Anthropological Work In Perú
El Cusco es una ciudad intensa.
Al deambular por las callejuelas con antiguos muros de piedra y luego desembocar en la hermosa plaza de armas con sus dos templos imponentes, uno empieza a entender una vez más que la historia no está resuelta. Que esa ciudad está desbalanceada. Uno siente que penetrar el Cusco es como acostarse con una mujer que suda las pesadillas de sus intrincados tiempos con otros hombres, no siempre deseados.
En el Cusco los investigadores sociales tienen dificultades a la hora de diseñar la trama que disipe la confusión. Tragedia, melodrama, o la recurrente secuencia de la maldita historia de siempre.
Sin embargo los valles inmediatos a la ciudad cantan otra canción. Valles cercados por montañas de formas triangulares. Verdes verduras mojadas por el agua purísima que resbala sobre el oscuro lomo de las piedras más emotivas del mundo. Y los pueblitos, habitados por los harapientos descendientes de los incas que cultivan hortalizas, pacíficamente, bajo un sol quemante y blanco y maravillosamente indiferente. Pueblitos con sus iglesias primorosamente trabajadas, con sus reliquias a punto de ser saqueadas, y sus complejos arqueológicos para recorrerlos sudando la gota gorda.

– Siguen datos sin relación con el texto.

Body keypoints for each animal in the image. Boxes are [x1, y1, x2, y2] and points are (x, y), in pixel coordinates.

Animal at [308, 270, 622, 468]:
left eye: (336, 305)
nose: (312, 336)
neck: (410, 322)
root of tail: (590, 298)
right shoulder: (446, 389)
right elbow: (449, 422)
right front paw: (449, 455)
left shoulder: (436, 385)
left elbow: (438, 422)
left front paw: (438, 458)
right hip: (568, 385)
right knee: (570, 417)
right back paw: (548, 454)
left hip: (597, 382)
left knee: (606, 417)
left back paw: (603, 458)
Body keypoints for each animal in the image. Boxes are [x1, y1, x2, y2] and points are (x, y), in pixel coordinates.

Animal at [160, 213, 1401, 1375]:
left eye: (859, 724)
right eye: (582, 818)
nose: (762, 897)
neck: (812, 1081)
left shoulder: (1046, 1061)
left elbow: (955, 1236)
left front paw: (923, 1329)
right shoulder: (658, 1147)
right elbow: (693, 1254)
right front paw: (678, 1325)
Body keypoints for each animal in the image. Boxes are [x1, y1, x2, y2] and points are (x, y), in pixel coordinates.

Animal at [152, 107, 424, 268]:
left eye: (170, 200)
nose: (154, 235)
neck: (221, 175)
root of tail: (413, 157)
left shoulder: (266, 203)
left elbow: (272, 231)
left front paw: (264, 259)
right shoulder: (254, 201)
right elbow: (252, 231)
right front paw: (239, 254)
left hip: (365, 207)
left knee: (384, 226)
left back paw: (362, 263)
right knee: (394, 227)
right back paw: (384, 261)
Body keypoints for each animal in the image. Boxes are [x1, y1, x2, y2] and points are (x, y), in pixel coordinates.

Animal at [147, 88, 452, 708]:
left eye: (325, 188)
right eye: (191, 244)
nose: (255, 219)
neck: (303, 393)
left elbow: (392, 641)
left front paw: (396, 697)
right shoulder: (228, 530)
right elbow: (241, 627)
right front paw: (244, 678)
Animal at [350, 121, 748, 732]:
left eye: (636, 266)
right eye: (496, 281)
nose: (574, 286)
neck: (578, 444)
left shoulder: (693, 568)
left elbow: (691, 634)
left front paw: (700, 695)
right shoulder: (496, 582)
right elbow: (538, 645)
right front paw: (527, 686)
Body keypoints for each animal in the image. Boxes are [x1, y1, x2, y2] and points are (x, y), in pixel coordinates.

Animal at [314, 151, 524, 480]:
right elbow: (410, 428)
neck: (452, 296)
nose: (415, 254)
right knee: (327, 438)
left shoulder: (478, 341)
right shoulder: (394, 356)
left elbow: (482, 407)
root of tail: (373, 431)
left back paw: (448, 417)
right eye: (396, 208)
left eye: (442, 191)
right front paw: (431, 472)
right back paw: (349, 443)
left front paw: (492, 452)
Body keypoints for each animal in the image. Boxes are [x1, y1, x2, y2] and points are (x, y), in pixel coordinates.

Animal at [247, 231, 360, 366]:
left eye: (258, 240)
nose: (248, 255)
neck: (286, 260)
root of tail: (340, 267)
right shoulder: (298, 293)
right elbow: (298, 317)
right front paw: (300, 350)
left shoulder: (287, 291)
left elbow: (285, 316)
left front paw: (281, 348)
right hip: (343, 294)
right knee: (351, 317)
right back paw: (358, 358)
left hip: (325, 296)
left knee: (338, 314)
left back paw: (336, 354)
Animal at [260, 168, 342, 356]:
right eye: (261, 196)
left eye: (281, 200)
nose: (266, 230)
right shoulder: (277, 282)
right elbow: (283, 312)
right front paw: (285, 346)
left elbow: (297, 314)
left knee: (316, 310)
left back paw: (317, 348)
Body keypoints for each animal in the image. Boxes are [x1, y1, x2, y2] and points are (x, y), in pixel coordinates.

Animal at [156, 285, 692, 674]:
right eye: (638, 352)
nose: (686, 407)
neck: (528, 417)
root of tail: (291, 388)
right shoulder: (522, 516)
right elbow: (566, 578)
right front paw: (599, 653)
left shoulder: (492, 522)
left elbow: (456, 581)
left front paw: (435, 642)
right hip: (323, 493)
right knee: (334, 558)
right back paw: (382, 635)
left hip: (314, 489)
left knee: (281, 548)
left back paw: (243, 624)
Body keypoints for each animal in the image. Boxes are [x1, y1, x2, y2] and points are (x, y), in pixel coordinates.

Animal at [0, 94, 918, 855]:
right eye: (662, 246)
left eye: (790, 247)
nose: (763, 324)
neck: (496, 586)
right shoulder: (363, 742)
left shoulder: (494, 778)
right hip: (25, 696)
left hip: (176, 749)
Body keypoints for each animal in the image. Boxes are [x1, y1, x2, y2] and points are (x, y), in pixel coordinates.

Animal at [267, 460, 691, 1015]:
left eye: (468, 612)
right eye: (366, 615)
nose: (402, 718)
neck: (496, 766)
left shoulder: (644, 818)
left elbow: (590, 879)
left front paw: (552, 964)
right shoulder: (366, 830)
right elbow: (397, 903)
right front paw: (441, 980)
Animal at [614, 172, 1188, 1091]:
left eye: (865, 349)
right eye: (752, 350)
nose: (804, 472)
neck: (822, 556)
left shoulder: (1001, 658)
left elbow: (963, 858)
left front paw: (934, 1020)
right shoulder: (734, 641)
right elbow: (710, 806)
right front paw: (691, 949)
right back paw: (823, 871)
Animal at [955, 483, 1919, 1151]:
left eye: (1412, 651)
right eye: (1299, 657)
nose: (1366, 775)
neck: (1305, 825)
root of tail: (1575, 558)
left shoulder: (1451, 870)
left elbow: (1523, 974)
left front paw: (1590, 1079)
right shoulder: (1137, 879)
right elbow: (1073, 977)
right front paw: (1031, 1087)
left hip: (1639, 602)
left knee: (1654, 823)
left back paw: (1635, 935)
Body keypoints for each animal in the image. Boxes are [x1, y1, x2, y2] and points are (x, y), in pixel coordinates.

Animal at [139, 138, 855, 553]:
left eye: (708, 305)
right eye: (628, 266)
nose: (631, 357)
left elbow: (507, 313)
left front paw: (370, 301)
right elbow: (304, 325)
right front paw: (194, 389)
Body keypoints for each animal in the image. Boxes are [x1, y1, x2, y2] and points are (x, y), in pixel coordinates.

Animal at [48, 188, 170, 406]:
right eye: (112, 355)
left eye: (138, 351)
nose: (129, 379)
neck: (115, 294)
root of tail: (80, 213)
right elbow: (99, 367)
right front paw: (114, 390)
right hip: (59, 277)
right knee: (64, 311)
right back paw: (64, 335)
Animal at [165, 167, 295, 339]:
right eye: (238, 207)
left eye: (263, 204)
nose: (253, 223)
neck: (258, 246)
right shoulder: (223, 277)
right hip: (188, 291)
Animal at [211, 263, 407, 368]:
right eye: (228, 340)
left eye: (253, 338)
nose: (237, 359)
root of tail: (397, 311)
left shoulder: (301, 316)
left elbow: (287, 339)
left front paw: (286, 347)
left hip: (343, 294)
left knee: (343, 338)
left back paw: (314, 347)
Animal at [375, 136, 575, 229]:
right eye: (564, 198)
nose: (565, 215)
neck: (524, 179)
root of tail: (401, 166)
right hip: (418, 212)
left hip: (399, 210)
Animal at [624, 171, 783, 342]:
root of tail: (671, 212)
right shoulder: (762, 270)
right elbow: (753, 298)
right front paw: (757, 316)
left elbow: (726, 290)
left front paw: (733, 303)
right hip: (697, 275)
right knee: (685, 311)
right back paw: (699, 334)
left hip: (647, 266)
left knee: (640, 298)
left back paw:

Pero todo este bucólico territorio no sería más que un simple mundo maravilloso si no fuese por la tribu de los salvajes hombres que, rejuvenecidos, se arrancaron del ambiente Windows y volaron cuatro mil leguas sobre plena mar coreando arcaicos temas del Rhythm & Blues. En busca de la magia. Y de la nívea exaltación de la cocaína.
Desde las grandes capitales del mundo parten los Boeing cargados con gente ansiosa de una experiencia elemental. "El asunto que llena el cuerpo y llena el espíritu", como dice un mugroso melenudo de la calle Procuradores.
-Un lugar de buenas vibraciones -como repiten, incansables, los filósofos imperiales.
-Un balneario del alma -como escribió un bardo uruguayo.
Y entonces todo el mundo está en el Cusco, tomándose un trago en el Enterprise antes de ponerse a bailar.